Ceva has signed a partnership with Phi Algorithm Solutions, one of the new crops of companies providing off-the-shelf neural-network stacks. “They are bringing a universal object detection algorithm based on deep learning. It can be adapted to many different objects,” Siegel said.
Siegel said the framework, which is based around the Caffe open-source software developed by researchers from the University of California at Berkeley, can handle an arbitrary number of layers with APIs used to pass data between specific types such as convolutional, pooling, and fully connected layers.
Although the core conversion process is automated, the API can be used to provide a greater degree of control over the way in which the network is mapped to the DSP and whether specific layers use fixed-point or floating-point maths. For example, higher precision can be useful for fully connected layers.
Siegel claimed the architecture of the XM4 is well suited to handling 2D images through the memory handling features added to the core, such as the ability to perform scatter-gather reads in parallel to different parts of memory and support for sliding windows.

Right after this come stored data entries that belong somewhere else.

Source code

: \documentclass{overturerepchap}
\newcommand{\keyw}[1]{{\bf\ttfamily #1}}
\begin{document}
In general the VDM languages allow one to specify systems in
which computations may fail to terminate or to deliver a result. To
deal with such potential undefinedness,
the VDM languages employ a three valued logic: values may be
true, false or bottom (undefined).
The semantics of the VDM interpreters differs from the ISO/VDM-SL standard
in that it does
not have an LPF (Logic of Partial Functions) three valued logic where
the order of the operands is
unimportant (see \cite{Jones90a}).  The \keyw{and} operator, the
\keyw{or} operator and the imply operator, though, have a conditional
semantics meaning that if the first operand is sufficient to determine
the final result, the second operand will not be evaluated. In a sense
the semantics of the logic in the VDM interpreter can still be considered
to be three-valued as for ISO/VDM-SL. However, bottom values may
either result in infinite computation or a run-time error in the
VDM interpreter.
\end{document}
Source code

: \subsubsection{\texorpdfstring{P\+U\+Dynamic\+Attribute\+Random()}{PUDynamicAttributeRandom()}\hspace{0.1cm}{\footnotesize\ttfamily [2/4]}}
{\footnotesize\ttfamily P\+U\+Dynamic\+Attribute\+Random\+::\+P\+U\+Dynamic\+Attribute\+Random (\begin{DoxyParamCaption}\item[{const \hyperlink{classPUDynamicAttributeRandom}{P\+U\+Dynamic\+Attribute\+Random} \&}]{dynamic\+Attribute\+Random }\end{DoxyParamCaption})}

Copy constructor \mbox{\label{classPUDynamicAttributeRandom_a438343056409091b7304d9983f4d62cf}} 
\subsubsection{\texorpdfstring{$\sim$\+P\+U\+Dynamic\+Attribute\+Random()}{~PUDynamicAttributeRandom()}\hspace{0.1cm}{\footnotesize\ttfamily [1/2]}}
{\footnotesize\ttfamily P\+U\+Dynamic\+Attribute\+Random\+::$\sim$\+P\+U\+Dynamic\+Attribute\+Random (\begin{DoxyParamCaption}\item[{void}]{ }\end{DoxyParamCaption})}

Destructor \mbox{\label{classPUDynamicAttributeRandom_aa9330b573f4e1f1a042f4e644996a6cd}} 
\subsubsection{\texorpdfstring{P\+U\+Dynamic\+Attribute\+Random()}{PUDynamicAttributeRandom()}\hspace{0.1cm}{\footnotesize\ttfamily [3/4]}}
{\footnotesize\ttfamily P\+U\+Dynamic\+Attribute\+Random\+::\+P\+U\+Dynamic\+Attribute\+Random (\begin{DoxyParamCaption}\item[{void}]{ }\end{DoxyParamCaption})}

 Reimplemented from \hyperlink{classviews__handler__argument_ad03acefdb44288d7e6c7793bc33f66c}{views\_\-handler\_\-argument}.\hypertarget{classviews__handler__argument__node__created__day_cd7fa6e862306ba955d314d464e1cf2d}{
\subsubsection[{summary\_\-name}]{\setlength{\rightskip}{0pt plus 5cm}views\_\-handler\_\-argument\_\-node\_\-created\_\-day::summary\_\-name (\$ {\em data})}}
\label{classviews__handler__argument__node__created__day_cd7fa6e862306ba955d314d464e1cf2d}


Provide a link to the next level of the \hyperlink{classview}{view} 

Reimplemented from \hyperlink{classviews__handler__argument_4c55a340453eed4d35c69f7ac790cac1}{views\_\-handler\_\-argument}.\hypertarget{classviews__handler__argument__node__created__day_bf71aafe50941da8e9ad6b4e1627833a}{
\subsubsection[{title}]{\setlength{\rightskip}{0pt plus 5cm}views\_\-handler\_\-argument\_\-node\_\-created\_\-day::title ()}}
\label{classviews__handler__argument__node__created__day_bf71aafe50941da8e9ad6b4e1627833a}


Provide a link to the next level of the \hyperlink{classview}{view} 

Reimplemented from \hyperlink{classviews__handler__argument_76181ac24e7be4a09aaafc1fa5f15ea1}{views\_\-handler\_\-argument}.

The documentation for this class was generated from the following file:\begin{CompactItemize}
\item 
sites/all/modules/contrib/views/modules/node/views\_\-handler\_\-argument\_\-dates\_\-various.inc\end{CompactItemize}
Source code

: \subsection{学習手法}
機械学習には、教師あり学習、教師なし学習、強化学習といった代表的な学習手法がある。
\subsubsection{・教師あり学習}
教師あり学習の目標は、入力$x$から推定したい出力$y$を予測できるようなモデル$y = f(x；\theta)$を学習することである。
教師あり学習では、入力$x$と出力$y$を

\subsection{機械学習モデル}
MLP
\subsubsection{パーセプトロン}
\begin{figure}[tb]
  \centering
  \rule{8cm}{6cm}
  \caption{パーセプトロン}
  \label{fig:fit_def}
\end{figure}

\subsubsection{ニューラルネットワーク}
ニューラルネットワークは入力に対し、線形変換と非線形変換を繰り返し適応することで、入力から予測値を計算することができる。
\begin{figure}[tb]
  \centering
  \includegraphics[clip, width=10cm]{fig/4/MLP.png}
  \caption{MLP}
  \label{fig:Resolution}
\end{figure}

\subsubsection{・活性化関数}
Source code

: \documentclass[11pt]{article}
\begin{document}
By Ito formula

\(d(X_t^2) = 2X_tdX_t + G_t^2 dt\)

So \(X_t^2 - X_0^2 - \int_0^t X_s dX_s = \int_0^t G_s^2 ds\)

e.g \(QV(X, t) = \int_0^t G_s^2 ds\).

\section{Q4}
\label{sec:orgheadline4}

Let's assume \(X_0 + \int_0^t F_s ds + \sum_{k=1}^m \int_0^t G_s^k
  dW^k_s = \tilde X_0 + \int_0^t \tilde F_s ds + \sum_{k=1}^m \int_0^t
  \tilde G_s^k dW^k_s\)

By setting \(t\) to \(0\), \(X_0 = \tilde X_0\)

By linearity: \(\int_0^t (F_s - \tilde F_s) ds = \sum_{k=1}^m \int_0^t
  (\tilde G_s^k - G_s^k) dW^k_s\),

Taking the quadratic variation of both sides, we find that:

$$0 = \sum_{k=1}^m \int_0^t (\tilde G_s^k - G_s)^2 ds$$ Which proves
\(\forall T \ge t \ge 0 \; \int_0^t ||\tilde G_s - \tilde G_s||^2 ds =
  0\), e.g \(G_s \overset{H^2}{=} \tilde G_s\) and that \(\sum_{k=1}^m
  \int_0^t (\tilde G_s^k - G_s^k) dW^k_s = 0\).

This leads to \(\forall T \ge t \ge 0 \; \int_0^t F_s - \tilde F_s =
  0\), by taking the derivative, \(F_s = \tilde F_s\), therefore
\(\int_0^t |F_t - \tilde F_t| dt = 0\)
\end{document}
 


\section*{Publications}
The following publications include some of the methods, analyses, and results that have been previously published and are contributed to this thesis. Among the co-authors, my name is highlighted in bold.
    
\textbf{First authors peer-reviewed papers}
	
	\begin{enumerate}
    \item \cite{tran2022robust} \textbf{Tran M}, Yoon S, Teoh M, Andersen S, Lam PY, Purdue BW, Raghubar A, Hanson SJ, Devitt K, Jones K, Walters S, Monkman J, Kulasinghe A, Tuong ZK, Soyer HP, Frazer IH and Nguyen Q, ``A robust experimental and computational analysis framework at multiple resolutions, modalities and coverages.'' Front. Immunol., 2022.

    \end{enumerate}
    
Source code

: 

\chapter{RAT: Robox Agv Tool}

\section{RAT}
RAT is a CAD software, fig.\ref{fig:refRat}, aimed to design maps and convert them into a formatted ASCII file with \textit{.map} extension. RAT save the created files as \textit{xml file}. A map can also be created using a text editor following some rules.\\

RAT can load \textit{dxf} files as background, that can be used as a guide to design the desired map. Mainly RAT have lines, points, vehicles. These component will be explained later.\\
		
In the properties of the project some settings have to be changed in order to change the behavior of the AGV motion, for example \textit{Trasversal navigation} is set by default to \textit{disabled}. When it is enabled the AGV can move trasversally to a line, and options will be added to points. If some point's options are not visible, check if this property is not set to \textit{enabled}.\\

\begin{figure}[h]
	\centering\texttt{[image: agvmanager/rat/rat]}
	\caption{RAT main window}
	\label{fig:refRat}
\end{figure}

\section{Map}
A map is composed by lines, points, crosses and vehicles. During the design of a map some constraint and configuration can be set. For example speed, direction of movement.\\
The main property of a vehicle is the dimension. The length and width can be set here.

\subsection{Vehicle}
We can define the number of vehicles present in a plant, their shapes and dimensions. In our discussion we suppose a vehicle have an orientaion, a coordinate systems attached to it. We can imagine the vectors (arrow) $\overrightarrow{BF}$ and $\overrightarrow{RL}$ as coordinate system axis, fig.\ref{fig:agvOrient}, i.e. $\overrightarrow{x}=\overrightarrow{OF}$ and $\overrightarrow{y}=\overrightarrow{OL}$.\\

With the sliding window support, as the window moves the memory controller only loads data from the area that is not already sitting in the local registers. The data already present is shifted and realigned to make way for the new data.
“We want to minimize memory bandwidth use, as well as the power it consumes,” Siegel said, adding that the architecture provides more flexible support for future developments in deep learning than dedicated hardware. “Qualcomm and others talk about dedicated hardware for deep learning. That might be nice in the future, but because this market is changing very rapidly there is an advantage in having a programmable solution.”
According to Ceva, an implementation of the AlexNet neural network on the XN4 resulted in a 30-fold power saving over a version ported to a GPU.